Lastly, this story of sexual tension build-up & release goes through a series of sentimental conundrums, from betrayal to redemption, showing how many meanings people can attach to sexual intercourse – gift; weapon; love; goodbye; treasure; curse; make-up; revenge; safe haven; a parting of ways; betrayal. While the execution has its mandatory, scheduled sexual incident per chapter (or every second chapter, when plot comes calling), there’s an underlying realism of relationships coming together or falling apart, a struggle to find sure footing amid shifting sands. While the relationship building up between the main characters hits predictable ground in volume 4 and then in 5, their relationship is never simple, never fully trusting, never on equal footing.
Also, speaking of the scheduled, probability distribution sexual misadventures of the main characters, the manga keeps a realistic ratio of failure to success – in such things, it takes two to tango. The dancers are often not on the same foot at the same time. Not every great tease ends with a good bonk. And not every failed bonk is really failure. It’s give and take, and it’s usually unevenly spread.
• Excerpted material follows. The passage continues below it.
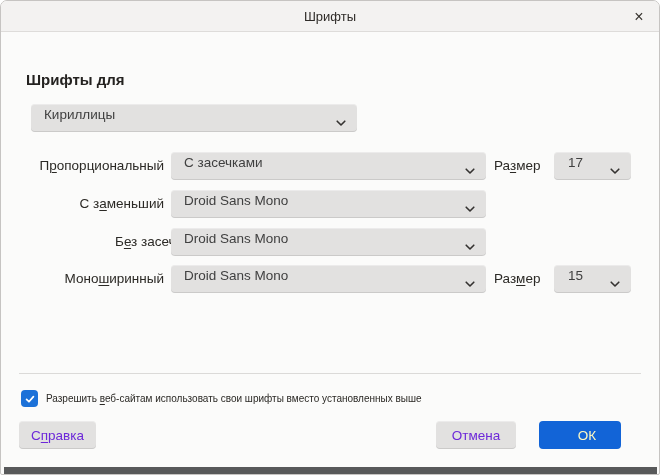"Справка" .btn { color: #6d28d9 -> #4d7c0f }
So, in lieu of a conclusion, this is the story of the mutual seduction of two very different people, with opposite worldviews, who learn to know and value each other through a succession of control/dominance games. They share an instantaneous chemistry right from the start, but can they attain happiness without trying to change one another? Well, read it and be entertained, moved, and even touched when you least expect it.